With the support of the
Elizabeth Glaser Pediatric Foundation (EGPAF), phased introduction of
point-of-care early infant diagnosis (POC EID) testing as part of routine care
for infants exposed to HIV began in December 2016 in Cameroon, Côte
d’Ivoire, Kenya, Lesotho, Mozambique, Rwanda, Swaziland and Zimbabwe.

The researchers implemented a
hub and spoke model in seven of the eight countries, in which the POC EID
devices were kept at ‘hub’ clinics. Other healthcare facilities, within one
hour’s drive of the hub, were ‘spokes’ which sent samples to the hub.
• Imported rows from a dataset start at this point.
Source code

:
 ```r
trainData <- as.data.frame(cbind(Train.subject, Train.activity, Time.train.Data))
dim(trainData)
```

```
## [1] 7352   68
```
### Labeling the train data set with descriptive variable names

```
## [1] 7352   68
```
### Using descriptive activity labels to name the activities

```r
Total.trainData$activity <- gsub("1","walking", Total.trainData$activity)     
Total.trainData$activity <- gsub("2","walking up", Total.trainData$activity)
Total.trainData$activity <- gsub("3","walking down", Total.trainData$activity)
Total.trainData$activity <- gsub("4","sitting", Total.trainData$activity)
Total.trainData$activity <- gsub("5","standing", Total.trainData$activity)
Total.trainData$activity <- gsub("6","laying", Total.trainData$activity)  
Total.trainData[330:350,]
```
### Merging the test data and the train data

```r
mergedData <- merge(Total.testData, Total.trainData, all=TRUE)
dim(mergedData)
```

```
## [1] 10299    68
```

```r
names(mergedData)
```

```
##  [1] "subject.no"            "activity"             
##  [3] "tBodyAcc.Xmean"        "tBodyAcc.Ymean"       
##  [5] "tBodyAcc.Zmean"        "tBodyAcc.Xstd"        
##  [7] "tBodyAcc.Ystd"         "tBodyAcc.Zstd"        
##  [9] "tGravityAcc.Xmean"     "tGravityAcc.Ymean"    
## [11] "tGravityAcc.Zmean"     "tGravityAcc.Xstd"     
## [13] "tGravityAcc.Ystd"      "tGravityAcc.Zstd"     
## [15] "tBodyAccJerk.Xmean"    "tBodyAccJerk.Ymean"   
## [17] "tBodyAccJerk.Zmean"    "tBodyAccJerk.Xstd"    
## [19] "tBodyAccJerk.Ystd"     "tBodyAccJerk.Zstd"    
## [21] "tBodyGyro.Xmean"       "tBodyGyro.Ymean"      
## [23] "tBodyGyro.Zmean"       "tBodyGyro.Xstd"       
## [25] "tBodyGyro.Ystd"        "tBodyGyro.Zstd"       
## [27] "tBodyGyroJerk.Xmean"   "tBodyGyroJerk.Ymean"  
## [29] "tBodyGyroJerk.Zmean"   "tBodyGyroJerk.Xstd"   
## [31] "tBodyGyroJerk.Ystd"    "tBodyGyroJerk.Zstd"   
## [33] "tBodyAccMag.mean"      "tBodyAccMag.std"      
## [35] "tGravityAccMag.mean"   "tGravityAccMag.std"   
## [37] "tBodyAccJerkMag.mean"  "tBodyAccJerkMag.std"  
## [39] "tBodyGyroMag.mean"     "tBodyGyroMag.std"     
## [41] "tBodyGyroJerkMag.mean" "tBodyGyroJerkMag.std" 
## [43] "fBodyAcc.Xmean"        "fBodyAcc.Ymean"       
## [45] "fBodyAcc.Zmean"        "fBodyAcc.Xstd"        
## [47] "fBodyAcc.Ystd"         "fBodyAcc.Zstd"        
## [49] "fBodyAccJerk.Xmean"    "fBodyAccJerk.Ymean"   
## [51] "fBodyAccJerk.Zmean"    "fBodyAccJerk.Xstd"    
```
A wide range of sites were
selected, including regional hospitals, primary healthcare facilities,
prevention of mother-to-child transmission services, and maternity services.
They were in both rural and urban environments, some with high demand for EID and
some with low demand.

Two battery powered, quality-assured
POC testing devices, m-PIMA and GeneXpertGX-IV, were used in the intervention
sites. Healthcare workers were trained on sample collection. The ministry of
health in each country gave EGPAF approval to update the testing algorithm to
include POC EID.

The authors compared outcomes
before and after the introduction of POC EID. The baseline pre-intervention
sample comprised 30 HIV-exposed infants per study site tested with conventional
EID at a central laboratory. The post-intervention sample included all infants
tested with POC EID at a study site.

Retrospective data on
conventional EID was collected on 2875 infants exposed to HIV and tested at 96
healthcare facilities prior to March 2017.

Data on POC testing was
collected on 18,220 infants tested at 339 healthcare facilities in the 12 months from December 2016.

There was loss to follow-up for
both conventional and POC testing at each step, from sample collection to
return of results or antiretroviral initiation.